4. Inference: During inference, the modified model, which now includes the low-rank adaptations, is used to make predictions. The adaptations allow the model to perform well on the specific task it was fine-tuned for.

Benefits

• Reduced Computational Cost: LoRA significantly lowers the computational requirements for fine-tuning large models.
• Efficiency: It allows for efficient training and adaptation with fewer parameters.
• Flexibility: LoRA can be applied to various types of neural networks and tasks, making it a versatile approach for model adaptation.

Structure of the Code

GPL Folder

The GPL folder primarily contains the code from the original GPL publication. It includes all the necessary scripts and tools for creating new queries, generating pseudo-labels, performing negative mining, and training new Sentence-Transformers, including those enhanced with LoRA.

Main Addition:

• toolkit/LoRA.py: This file is the main addition to the GPL folder. It introduces the new structure for training Sentence-Transformers enhanced with LoRA.
• To use this file, you need to modify the train.py script to utilize a LoRA-enhanced Sentence-Transformer instead of the original "simple" Sentence-Transformer as described in the original GPL publication and code.

Python Folder

The Python folder contains all the scripts and tools related to evaluating models, benchmarking, displaying results, and preparing data.

Key Scripts:

• Evaluation and Benchmarking: Scripts to evaluate the performance of trained models and compare benchmarks.
• Data Preparation: Various scripts to format and preprocess data correctly before it can be used with the GPL algorithm.
  • tsv_clean.py: A specific script needed when new data requires formatting after a GPL run.
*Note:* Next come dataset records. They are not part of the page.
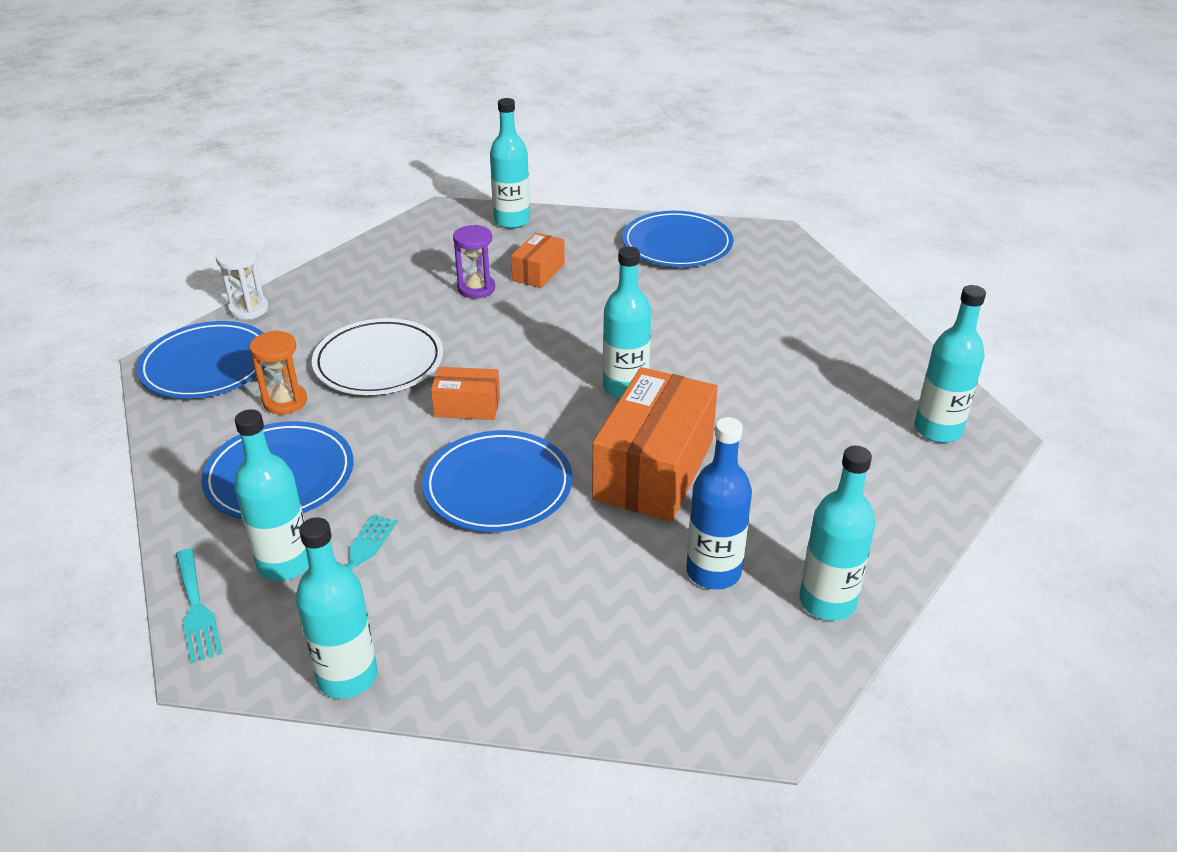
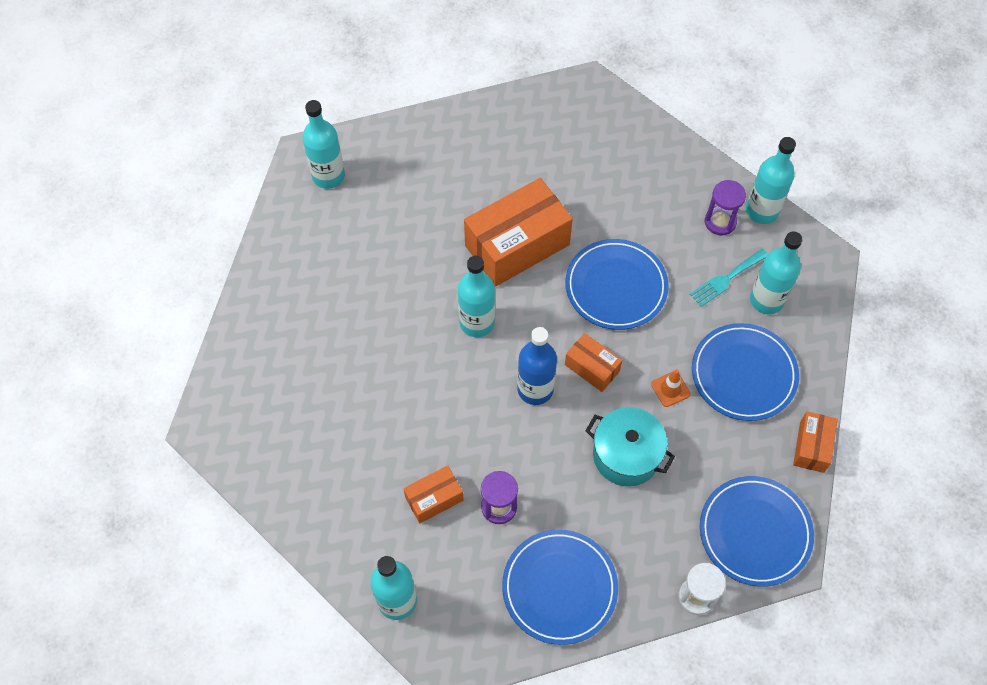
camera: 145 degrees left, 25 degrees up
(164, 449) = (811, 447): none -> orange box
(196, 609) = (825, 295): turquoise fork -> none
(285, 401) = (712, 450): orange hourglass -> none
(364, 427) = (670, 389): none -> orange traffic cone
(379, 362) = (626, 455): white plate -> turquoise pot
(405, 627) = (720, 222): none -> purple hourglass
(677, 244) = (293, 466): blue plate -> blue plate (559, 588)
(713, 572) = (543, 164): blue bottle -> blue bottle (535, 389)
(827, 602) = (504, 119): turquoise bottle -> none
This is particularly useful since BEIR, the benchmarking library, was originally a Linux-based library.

By organizing the code in this manner, we ensure that all processes from data preparation to model evaluation are streamlined and accessible. The additions and modifications made enhance the original GPL framework, enabling the integration of LoRA for improved Sentence-Transformer training.

For detailed instructions on how to run the scripts and use the new functionalities, please refer to the comments and documentation within each script.